Agreed. I think it's hilarious watching so many companies use the current situation as an excuse to fire people. I have no problem with CEOs firing people for whatever reason but it is pretty pathetic when they use such transparent and bullshit excuses.


If you care about people at all it's much better to "lay them off" than to "fire them".


If they're never told their performance is inadequate, how will they ever know to improve? This reminds of the old political correctness slide into oblivion...


You're assumption is usually false in my experience. Most of the people I laid off were told of their shortcomings long before being laid off.

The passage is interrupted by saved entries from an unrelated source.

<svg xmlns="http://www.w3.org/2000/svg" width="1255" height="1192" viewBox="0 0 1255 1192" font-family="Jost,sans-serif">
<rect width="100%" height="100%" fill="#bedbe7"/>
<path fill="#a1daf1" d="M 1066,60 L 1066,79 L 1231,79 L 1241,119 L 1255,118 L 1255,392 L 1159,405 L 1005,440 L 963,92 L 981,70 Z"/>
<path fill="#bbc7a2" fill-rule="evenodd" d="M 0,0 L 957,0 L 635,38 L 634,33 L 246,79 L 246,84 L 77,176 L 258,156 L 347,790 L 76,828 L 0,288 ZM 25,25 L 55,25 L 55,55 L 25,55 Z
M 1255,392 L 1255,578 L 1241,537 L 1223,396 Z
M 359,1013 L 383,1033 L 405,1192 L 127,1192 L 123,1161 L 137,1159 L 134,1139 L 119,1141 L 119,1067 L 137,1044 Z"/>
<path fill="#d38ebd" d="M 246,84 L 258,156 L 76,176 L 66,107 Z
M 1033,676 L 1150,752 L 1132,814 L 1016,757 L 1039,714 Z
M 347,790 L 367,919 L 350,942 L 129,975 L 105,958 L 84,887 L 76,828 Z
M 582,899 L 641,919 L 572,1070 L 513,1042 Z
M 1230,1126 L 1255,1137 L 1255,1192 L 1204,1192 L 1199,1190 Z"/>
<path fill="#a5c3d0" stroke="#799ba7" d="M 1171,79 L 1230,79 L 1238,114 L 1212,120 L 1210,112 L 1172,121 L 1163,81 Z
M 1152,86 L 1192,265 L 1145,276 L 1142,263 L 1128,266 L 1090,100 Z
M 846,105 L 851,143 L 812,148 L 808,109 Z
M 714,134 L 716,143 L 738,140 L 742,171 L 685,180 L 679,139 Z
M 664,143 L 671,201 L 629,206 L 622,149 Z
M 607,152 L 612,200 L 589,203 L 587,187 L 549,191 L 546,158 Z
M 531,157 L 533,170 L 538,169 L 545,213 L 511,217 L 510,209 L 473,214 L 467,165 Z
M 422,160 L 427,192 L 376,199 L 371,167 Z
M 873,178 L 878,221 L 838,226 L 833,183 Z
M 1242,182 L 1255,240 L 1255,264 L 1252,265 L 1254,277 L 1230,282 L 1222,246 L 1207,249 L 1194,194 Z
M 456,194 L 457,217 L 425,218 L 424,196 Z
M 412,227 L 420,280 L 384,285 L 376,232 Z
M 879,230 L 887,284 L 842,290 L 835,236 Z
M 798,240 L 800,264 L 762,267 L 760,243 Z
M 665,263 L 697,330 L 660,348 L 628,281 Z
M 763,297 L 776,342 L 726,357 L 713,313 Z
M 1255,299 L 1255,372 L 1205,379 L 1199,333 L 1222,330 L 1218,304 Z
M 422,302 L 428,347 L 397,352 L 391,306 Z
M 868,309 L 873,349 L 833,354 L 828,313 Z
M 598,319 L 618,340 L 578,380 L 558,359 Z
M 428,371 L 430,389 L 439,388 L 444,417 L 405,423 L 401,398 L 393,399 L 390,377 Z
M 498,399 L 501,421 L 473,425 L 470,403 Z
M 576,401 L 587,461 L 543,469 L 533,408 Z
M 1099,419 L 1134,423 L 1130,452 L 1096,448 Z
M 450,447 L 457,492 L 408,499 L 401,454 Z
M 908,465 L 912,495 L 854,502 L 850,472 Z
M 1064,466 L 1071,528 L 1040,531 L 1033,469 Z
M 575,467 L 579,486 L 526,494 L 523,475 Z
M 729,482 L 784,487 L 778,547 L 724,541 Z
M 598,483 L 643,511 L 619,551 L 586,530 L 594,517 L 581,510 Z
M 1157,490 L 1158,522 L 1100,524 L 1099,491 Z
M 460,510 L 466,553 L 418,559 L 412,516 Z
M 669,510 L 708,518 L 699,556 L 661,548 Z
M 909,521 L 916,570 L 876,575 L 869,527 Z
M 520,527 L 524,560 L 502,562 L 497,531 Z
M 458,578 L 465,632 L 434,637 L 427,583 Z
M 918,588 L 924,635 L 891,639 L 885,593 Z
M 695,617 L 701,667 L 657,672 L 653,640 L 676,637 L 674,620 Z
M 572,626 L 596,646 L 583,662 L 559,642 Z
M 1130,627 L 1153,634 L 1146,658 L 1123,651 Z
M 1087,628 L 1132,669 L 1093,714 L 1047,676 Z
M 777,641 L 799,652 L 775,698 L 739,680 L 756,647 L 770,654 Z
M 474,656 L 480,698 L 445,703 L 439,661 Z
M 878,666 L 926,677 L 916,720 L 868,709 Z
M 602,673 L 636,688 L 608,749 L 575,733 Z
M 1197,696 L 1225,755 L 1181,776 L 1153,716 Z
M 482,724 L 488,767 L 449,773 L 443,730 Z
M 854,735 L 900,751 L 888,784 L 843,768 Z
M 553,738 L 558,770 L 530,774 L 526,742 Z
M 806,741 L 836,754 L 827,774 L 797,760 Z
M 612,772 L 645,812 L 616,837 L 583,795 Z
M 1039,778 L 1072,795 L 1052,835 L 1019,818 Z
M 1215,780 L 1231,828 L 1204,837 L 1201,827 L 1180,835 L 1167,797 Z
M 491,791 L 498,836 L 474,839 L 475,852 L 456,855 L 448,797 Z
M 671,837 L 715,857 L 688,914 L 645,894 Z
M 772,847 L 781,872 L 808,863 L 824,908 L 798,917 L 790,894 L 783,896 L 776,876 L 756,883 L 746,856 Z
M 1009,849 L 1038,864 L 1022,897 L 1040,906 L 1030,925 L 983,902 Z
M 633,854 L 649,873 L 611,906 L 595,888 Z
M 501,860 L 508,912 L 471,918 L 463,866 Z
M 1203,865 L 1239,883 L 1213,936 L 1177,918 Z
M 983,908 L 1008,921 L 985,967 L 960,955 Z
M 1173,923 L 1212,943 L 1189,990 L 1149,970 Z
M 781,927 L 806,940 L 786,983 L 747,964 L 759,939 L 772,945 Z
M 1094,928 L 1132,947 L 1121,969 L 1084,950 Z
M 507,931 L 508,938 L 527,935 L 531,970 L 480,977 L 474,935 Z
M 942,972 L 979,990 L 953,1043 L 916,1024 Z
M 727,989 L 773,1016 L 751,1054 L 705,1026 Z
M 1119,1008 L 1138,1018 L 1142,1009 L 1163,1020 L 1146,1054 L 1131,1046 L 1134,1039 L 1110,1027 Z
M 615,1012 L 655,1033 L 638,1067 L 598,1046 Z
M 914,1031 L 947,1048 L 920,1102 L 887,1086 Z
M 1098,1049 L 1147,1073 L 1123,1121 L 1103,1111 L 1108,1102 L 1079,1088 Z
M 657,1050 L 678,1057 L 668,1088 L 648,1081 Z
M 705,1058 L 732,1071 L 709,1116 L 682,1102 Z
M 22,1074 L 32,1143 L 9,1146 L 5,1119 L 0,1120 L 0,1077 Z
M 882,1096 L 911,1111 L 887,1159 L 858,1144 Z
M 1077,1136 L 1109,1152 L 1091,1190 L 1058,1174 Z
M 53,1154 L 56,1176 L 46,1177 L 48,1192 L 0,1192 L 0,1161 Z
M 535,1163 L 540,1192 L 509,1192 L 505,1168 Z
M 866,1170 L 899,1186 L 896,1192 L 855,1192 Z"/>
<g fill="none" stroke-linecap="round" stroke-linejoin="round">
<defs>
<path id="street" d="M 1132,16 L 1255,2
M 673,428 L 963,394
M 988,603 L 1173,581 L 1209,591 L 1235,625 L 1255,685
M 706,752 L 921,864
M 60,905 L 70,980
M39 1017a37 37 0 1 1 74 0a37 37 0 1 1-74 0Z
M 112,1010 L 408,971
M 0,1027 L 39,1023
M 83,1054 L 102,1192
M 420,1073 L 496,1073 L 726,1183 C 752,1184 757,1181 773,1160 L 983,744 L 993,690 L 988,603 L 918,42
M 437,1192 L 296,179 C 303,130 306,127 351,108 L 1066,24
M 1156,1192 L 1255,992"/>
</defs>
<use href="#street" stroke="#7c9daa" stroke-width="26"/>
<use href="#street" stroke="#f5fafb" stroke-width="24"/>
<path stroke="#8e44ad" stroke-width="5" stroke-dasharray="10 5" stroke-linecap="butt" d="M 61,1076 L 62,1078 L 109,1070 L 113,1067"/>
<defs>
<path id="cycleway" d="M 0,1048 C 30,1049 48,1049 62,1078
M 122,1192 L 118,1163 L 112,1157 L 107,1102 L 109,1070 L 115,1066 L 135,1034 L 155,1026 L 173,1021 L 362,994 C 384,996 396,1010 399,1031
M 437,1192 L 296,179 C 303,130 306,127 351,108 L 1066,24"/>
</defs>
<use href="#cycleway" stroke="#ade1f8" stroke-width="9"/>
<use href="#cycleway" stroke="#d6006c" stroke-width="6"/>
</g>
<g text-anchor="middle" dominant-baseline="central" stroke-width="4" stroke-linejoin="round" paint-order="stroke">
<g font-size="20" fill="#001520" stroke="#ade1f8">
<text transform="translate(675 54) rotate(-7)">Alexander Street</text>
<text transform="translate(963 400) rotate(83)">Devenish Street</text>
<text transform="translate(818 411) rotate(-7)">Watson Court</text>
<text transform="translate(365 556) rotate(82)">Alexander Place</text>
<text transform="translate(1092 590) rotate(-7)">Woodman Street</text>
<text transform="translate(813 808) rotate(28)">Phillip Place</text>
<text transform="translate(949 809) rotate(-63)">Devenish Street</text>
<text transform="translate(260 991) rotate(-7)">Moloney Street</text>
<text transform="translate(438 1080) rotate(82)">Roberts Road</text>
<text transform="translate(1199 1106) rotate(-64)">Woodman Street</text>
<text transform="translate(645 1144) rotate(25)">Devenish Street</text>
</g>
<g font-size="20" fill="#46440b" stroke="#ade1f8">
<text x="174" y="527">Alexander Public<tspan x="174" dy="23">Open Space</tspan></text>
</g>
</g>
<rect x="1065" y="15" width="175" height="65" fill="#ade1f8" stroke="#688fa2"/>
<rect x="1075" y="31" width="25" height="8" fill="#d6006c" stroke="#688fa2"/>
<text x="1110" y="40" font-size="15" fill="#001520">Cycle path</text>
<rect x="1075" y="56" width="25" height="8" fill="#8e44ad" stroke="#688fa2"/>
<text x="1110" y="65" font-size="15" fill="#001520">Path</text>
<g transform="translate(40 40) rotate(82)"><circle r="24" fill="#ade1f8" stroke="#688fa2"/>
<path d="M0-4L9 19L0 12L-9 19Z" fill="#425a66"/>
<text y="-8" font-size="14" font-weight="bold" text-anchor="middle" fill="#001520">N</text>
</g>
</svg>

It's expensive to find and hire good people and it's also human nature, at least mine, to try to help people improve before giving up on them. Also, when profits are high it's easy to let things slide. When those profits evaporate and tough choices have to be made you lay off rather than fire those that never met the expectations.

Where is the slide into oblivion exactly? I think the slide begins when we loose our humanity and run around firing people willy nilly.


I thought Calacanis renounced blogging and began an opt-in mailing list..?!

The things some people will do to get attention...


He's a great business mind but a seemingly terrible leader. If I hire someone I'm going to do everything in my power to make sure they keep their job (provided they are doing their job and doing it well).

All he's doing at this point is contributing to and prolonging the recession by firing people. In the long run, firing 10% of the workforce isn't going to be the life or death of the company.


I don't understand your reasoning at all. He specifically states that reducing the workforce will give Mahalo an extra year of runway. That could definitely be the difference between life and death.


I don't know - being a leader means making the best possible decision, even if it isn't popular. If a 10% cut saves the other 90%, that's a trade I would gladly take.


I'm surprised that Jason made over $10 M in revenue from just advertising, that's really impressive.


6 offices?


So he fired people based purely on hunch and speculation rather than reacting to concrete information he actually had.

That's a recipe for success!


You are right - he wasn't being reactive, he was being proactive, trying to steer his ship ahead of the oncoming storm.


If you make decisions based on what will probably happen, the proactive thing is to shut down the operation entirely, because most companies fail. But you don't know whether that's going to happen.

Firing people is not free. All the time and energy spent investing in them is essentially gone. You shouldn't do it unless you have a solid reason to.


The impression I got from reading his article is that with the lay-off, Mahalo can survive with no external funding (or revenue) until 2012.